Fishing is addressed by MacDonald and Beck. The importance of this subsistence activity and commercial enterprise is obvious, but the authors provide a sophisticated analysis of how fishing waxed and waned between the sixteenth and twenty-first century. Their chapter is an excellent overview of the subject, with emphasis upon the geopolitics of the region, the motivations of the fishers and fleets that plied these waters, as well as the finer-grained stories of those who ventured into the sea for their livelihoods (including those that defined themselves as farmers for one part of the year, and fishers for the other). In this regard, occupational pluralism was an important aspect of the Island’s economy and the authors underscore this fact. The lobster fishery and its contemporary challenges is also well integrated into a much larger story.
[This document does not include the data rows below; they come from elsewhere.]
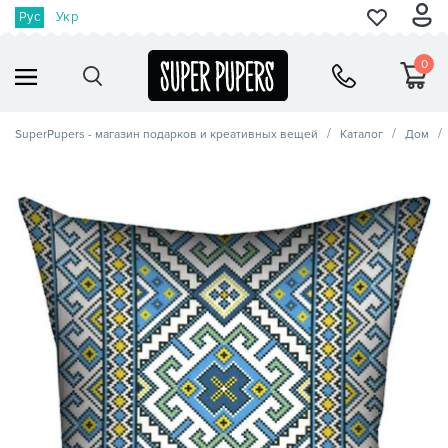
Рус
Укр
0
SuperPupers - магазин подарков и креативных вещей
Каталог
Дом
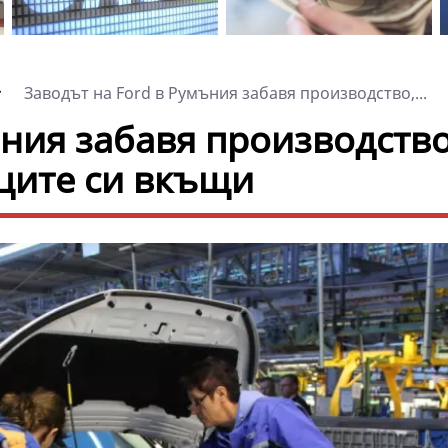
Заводът на Ford в Румъния забавя производство,...
ъния забавя производство
ците си вкъщи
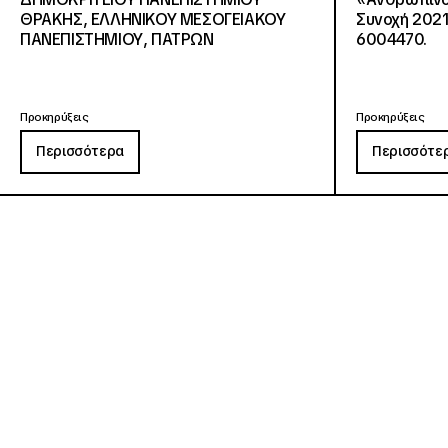
ΘΡΑΚΗΣ, ΕΛΛΗΝΙΚΟΥ ΜΕΣΟΓΕΙΑΚΟΥ
Συνοχή 2021
ΠΑΝΕΠΙΣΤΗΜΙΟΥ, ΠΑΤΡΩΝ
6004470.
Προκηρύξεις
Προκηρύξεις
Περισσότερα
Περισσότε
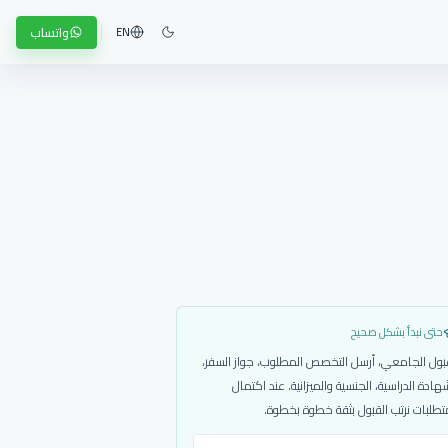
واتساب
EN
حتى نبدأ بشكل صحيح
بول الجامعي، أرسل التخصص المطلوب، جواز السفر،
هادة الدراسية، الجنسية والميزانية. عند اكتمال
تطلبات نرتب القبول بثقة خطوة بخطوة.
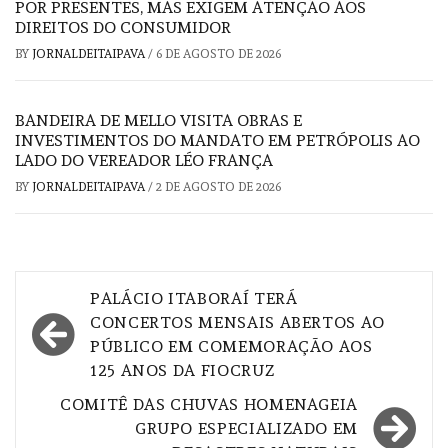
POR PRESENTES, MAS EXIGEM ATENÇÃO AOS
DIREITOS DO CONSUMIDOR
BY
JORNALDEITAIPAVA
/
6 DE AGOSTO DE 2026
BANDEIRA DE MELLO VISITA OBRAS E
INVESTIMENTOS DO MANDATO EM PETRÓPOLIS AO
LADO DO VEREADOR LÉO FRANÇA
BY
JORNALDEITAIPAVA
/
2 DE AGOSTO DE 2026
Navegação
PALÁCIO ITABORAÍ TERÁ
de
CONCERTOS MENSAIS ABERTOS AO
PÚBLICO EM COMEMORAÇÃO AOS
Post
125 ANOS DA FIOCRUZ
COMITÊ DAS CHUVAS HOMENAGEIA
GRUPO ESPECIALIZADO EM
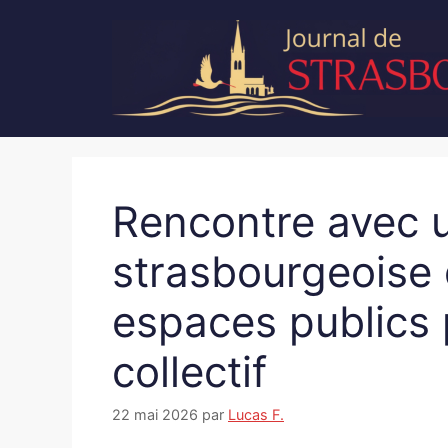
Aller
au
contenu
Rencontre avec u
strasbourgeoise 
espaces publics 
collectif
22 mai 2026
par
Lucas F.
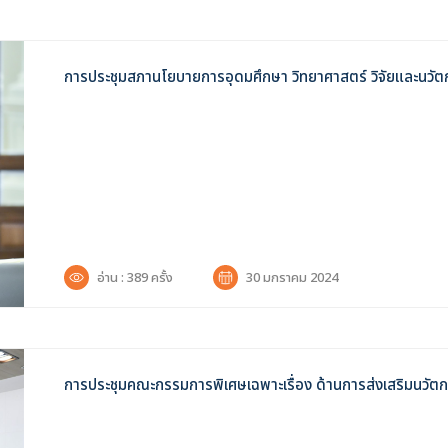
การประชุมสภานโยบายการอุดมศึกษา วิทยาศาสตร์ วิจัยและนวัตกร
ค้นหาข้อมูล
และเอกสาร
อ่าน : 389 ครั้ง
30 มกราคม 2024
ช่วงเวลา :
6
การประชุมคณะกรรมการพิเศษเฉพาะเรื่อง ด้านการส่งเสริมนวัตก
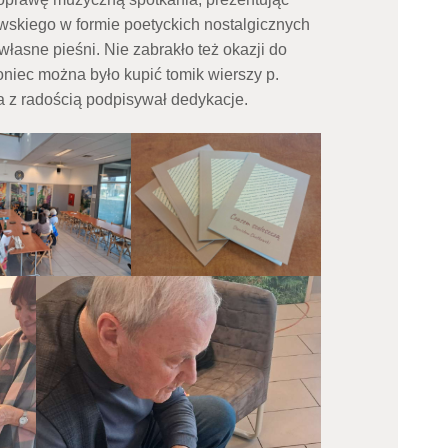
wskiego w formie poetyckich nostalgicznych
własne pieśni. Nie zabrakło też okazji do
niec można było kupić tomik wierszy p.
 z radością podpisywał dedykacje.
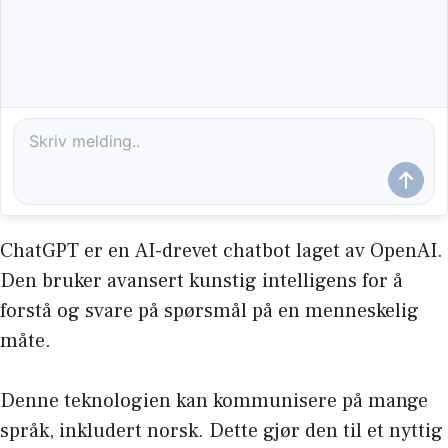
ChatGPT er en AI-drevet chatbot laget av OpenAI.
Den bruker avansert kunstig intelligens for å
forstå og svare på spørsmål på en menneskelig
måte.
Denne teknologien kan kommunisere på mange
språk, inkludert norsk. Dette gjør den til et nyttig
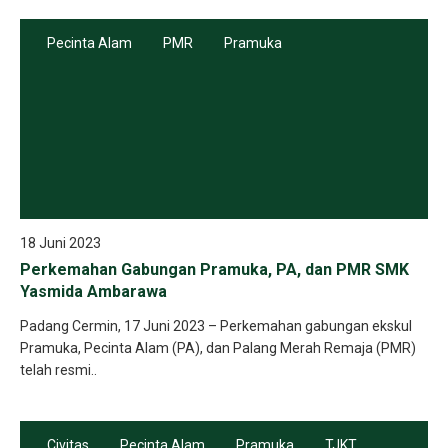
Pecinta Alam
PMR
Pramuka
18 Juni 2023
Perkemahan Gabungan Pramuka, PA, dan PMR SMK
Yasmida Ambarawa
Padang Cermin, 17 Juni 2023 – Perkemahan gabungan ekskul
Pramuka, Pecinta Alam (PA), dan Palang Merah Remaja (PMR)
telah resmi..
Civitas
Pecinta Alam
Pramuka
TJKT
Alan MacEachern and the study of his home province’s environmental history go well together. It is a pleasure to read his deconstruction of promotional tourist literature as a modern compendium to agriculture and fishing. Largely a twentieth-century endeavour, tourism meshed well with technology (the railway, automobiles, and photography) to entice and transport tourists. Following the Second World War, tourism promotion was imbued with a wave of nostalgia, with more and more references to an idyllic by-gone era. Presented in this way, visitors could enjoy a simpler time by venturing to the Island to not only bask on immaculate beaches but also move through a portal to see such time-honoured activities as haying, harvesting, and the setting of lobster traps, all against the backdrop of manifold industrial activities which were so prevalent in 1950s North America.
Lastly, one of the most thoughtful presentations is that of Kathleen Stuart, who focuses upon a subject that is often taken for granted: energy, in all its historical senses. Earliest human inhabitation required muscle to survive and make a living from nature. Forests then became the object of clearance efforts during the shipbuilding era; then wood was harvested for rail travel. Electricity (especially for home heating) has become the paramount energy need in the province to the present day.
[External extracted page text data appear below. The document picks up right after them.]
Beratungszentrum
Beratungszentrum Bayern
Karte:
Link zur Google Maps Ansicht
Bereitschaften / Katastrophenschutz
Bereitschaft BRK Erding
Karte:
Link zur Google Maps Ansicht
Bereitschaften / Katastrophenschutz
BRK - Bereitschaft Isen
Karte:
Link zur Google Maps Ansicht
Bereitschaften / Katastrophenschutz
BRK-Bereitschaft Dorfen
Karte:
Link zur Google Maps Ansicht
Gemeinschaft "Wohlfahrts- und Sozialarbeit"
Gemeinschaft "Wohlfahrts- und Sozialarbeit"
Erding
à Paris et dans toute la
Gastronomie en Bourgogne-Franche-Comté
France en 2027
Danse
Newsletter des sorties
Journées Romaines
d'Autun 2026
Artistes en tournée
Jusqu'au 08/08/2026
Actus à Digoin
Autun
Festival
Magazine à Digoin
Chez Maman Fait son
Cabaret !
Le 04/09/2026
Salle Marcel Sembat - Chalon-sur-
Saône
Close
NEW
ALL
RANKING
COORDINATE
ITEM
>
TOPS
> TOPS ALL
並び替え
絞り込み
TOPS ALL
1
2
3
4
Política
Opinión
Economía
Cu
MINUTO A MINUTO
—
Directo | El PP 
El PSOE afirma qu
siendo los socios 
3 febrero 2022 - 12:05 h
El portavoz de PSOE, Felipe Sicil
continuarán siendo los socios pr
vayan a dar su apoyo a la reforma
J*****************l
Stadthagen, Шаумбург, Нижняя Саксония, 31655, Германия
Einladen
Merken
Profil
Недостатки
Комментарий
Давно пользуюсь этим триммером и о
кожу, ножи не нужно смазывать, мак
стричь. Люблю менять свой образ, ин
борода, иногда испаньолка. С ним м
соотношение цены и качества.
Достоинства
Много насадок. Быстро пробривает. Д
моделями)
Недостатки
In sum, this collection is a perfect addition to graduate-level reading lists specifically, and to Atlantic regional history and environmental history generally. Time and a Place compliments a similar volume, Land and Sea: Environmental History in Atlantic Canada, edited by Claire Campbell and Robert Summerby-Murray (Acadiensis Press, 2013). Both volumes provide a richer and more robust perspective on the regional environment’s past.
Neil S. Forkey is a member of the Canadian Studies Department at St. Lawrence University, Canton, New York. He is the author of two books: Canadians and the Natural Environment to the Twenty-First Century (University of Toronto Press, 2012) and Shaping the Upper Canadian Frontier: Environment, Society, and Culture in the Trent Valley (University of Calgary Press, 2003).